Why is platinum the hardest element?

Spokey Wheeler


– by Spokey Wheeler, International Director, Adhyayan Asia. 

This week after 34 months of awarding the Adhyayan Quality Standard (AQS), we at Adhyayan arrived at a huge milestone. We had our very first platinum award. The school, Dominic Savio, Andheri in Mumbai was awarded a National Platinum.

Dominic Savio is a Don Bosco private day school that serves both wealthy and very poor families. It is also home for almost 80 boarding boys drawn from the most challenging backgrounds. The school has wonderful facilities with extensive playing fields and projectors in almost every classroom. However, the classrooms are often cramped and house about 55 children, and sometimes teachers are less than effective.

What is it then that sets Dominic Savio apart from the other 74 schools we have evaluated so far? Especially when the individual areas the school focused its improvement energy on are being successfully addressed by many of our other schools. What Dominic Savio is doing differently is implementing their strategy as a single endeavour, and the impact is profound.

The catalyst for their improvement was unquestionably the manner in which they embraced the School Self Review process. We realised that their progress was likely to be remarkable when they shared with us the results of their mid-term self-review. Instead of making significantly improved judgements to reflect the good work they had already begun in their first year on teaching and learning, they scored themselves much lower than when they had undertaken the original AQS. When, we analysed the data following the achievement of a National Platinum in their second AQS review we found that their performance evaluation against the six key performance areas was exactly the same as ours. Dominic Savio is first of 75 schools to achieve this! But it was the statistic that approximately 90% of the 162 judgements they scored themselves on were the same as that of the Adhyayan external team which is most remarkable. Great schools and school networks around the world know themselves very well!

 Snapshots from the AQS at Dominic Savio, Andheri, Mumbai.  

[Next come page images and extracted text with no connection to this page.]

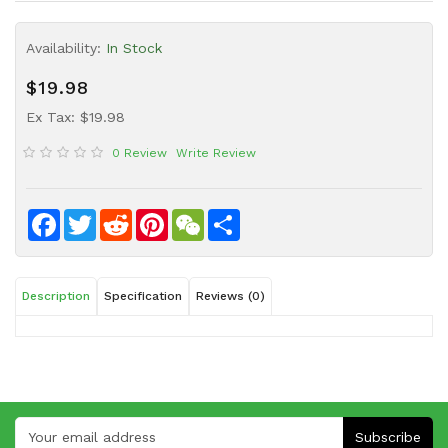
Sauce
Availability:
In Stock
Household
&
$19.98
Protective
Equipment
Ex Tax: $19.98
0 Review
Write Review
Beauty
&
Health
Facebook
Twitter
Reddit
Pinterest
WeChat
Share
Instant
Food
Description
Specification
Reviews (0)
Subscribe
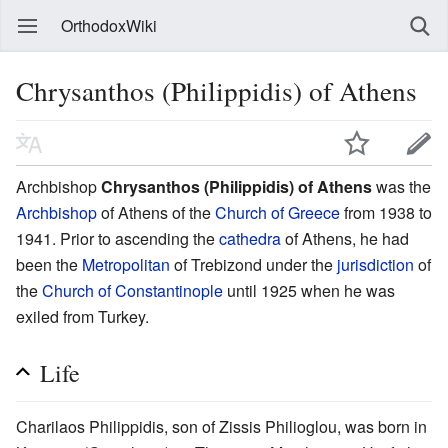
OrthodoxWiki
Chrysanthos (Philippidis) of Athens
Archbishop
Chrysanthos (Philippidis) of Athens
was the
Archbishop
of Athens of the
Church of Greece
from 1938 to
1941. Prior to ascending the
cathedra
of Athens, he had
been the
Metropolitan
of Trebizond under the
jurisdiction
of
the
Church of Constantinople
until 1925 when he was
exiled from Turkey.
Life
Charilaos Philippidis, son of Zissis Philioglou, was born in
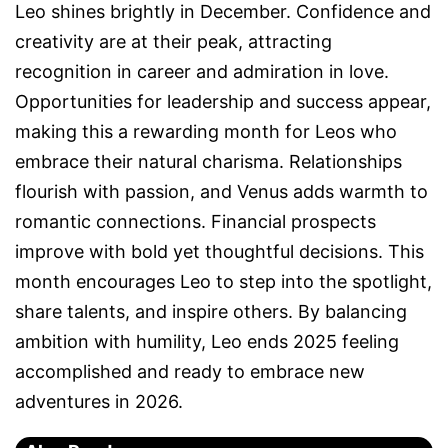
Leo shines brightly in December. Confidence and
creativity are at their peak, attracting
recognition in career and admiration in love.
Opportunities for leadership and success appear,
making this a rewarding month for Leos who
embrace their natural charisma. Relationships
flourish with passion, and Venus adds warmth to
romantic connections. Financial prospects
improve with bold yet thoughtful decisions. This
month encourages Leo to step into the spotlight,
share talents, and inspire others. By balancing
ambition with humility, Leo ends 2025 feeling
accomplished and ready to embrace new
adventures in 2026.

But it is the school’s vision of creating sparkling classrooms that has been the catalyst for change. Students are engaged in their own learning in spite of the cramped conditions and 50+ classroom population. Their first endeavour, display and peer learning, was a toe in the water. It was their decision to create an activity-based programme across the core curriculum that prompted the step change. The key to transformation was not simply the personal dynamic leadership of the principal which is outstanding. It was rather his leadership in distributing the accountability for the strategy to one of his co-ordinators, resourcing it, and giving considerable authority to the team that took the project forward. Today, on three days each week, teams of three teachers work in the same classroom across the core curriculum. These teams create comprehensive, differentiated lesson plans. Two of the teachers teach whilst the third observes their delivery. They are supported by daily learning walks of the lead co-ordinator and the leadership team. The feedback the teachers receive ensures that the lessons learned are beginning to develop good practice. And in every classroom for 100% of lesson time students are seated in groups so that peer learning is facilitated. While the school has made a big investment in new furniture, their most important investment has been in staffing this radical approach to teaching and learning.

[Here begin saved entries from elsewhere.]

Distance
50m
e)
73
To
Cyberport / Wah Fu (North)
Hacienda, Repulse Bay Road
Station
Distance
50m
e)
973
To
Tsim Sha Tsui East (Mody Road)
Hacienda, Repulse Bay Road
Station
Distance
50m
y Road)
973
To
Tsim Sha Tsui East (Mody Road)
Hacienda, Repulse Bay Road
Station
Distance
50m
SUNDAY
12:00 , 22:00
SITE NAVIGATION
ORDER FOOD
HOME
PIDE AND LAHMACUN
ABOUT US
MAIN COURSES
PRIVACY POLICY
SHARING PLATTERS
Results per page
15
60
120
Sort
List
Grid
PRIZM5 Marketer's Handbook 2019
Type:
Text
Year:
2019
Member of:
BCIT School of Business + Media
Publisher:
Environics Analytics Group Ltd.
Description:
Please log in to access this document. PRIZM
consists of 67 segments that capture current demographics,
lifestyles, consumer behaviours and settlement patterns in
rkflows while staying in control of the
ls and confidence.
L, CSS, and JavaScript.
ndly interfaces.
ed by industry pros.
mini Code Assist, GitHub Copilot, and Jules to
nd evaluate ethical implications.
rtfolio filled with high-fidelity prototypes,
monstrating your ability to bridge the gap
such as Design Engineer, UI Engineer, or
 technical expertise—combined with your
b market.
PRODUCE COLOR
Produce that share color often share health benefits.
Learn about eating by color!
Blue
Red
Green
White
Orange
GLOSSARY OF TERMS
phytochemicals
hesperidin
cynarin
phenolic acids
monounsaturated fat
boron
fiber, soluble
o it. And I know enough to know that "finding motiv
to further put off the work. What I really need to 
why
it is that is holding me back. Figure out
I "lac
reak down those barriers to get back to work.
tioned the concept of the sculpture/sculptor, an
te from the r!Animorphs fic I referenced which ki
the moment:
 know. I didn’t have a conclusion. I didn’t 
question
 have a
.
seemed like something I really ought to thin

The schools improvement journey is founded on the practical, daily application of the leadership and management of teaching and learning. It is so persistent that it is becoming owned by teachers, teaching leaders and increasingly, students. Two years ago, the school was led solely by the principal, supported by willing followers. Today he is the leading professional in a team of accountable leaders and managers whose voice is heard and acted upon.